REQUIREMENT >>
Extract the lines below, reproducing each one word for word and in the same order.

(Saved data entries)
=== Begin Enclosure ===

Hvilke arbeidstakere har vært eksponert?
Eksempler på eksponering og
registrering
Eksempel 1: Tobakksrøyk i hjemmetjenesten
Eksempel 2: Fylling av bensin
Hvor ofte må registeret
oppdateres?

=== End Enclosure ===

WRITTEN SOLUTION >>
Hvilke arbeidstakere har vært eksponert?
Eksempler på eksponering og
registrering
Eksempel 1: Tobakksrøyk i hjemmetjenesten
Eksempel 2: Fylling av bensin
Hvor ofte må registeret
oppdateres?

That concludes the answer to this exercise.